Climate change has focused attention on environmentally sound practices throughout the commercial world, if only because consumers
are increasingly averse to buying products with high environmental
This is most obvious for land-based industries, whose farming
activities have obvious environmental effects. But even without the
impetus of improved marketplace performance, being mindful of how the
environment is bearing up can boost the bottom line.
This was one of the drivers behind a Lincoln University
biodiversity exercise in the Waipara winegrowing district of North
Canterbury. Working with Waipara Valley Winegrowers, Landcare Research
and the Foundation for Research, Science and Technology, Lincoln’s
National Centre for Advanced BioProtection Technologies has developed
the Greening Waipara project, which aims to revitalize the natural
biodiversity of the district against the trend to monoculture that
winegrowing often involves.
Breaking up the monocultural vineyard landscape with areas of
native vegetation once common in Waipara has visual benefits, as well
as nurturing insects that pollinate and others that act as pest
predators. These are further encouraged by inter-vine planting of crops
such as buckwheat, where leafroller-munching wasps thrive, while
botrytis is kept in check with the use of organic mulches that in
Waipara eliminate the need for any fungicide in a normal season.

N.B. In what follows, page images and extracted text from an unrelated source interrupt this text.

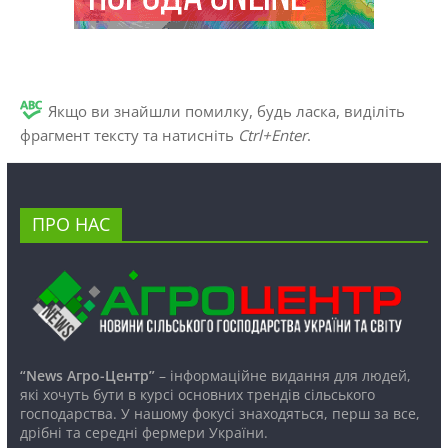
Якщо ви знайшли помилку, будь ласка, виділіть
фрагмент тексту та натисніть
Ctrl+Enter
.
ПРО НАС
“News Агро-Центр”
– інформаційне видання для людей,
які хочуть бути в курсі основних трендів сільського
господарства. У нашому фокусі знаходяться, перш за все,
дрібні та середні фермери України.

According to the New Zealand Herald, the experiment had its
genesis in a project initiated by the Hurunui District Council to put
an economic value on the services provided free by nature to
agricultural, pastoral and horticultural commerce. This research
project set out to establish such grassroots values as the worth of a
worm in maintaining soil fertility, and the economic contribution of
bees in fertilizing crops, from grass to grapevines.
While this research is continuing, and for many is simply a
quantification of a value that is already acknowledged by farmers, it
quickly became apparent that there was considerable immediate economic
benefit to be had in promoting biodiversity throughout the winegrowing
A key part of the Greening Waipara project is the development of
biodiversity trails at wineries, where visitors can be exposed to each
brand’s green image.
The trails take visitors through the native plantings that are
home to local insects, reptiles and birds. Ultimately, the trails are a
shop window for the project, showing how human systems can be more
natural and in tune with their environmental context.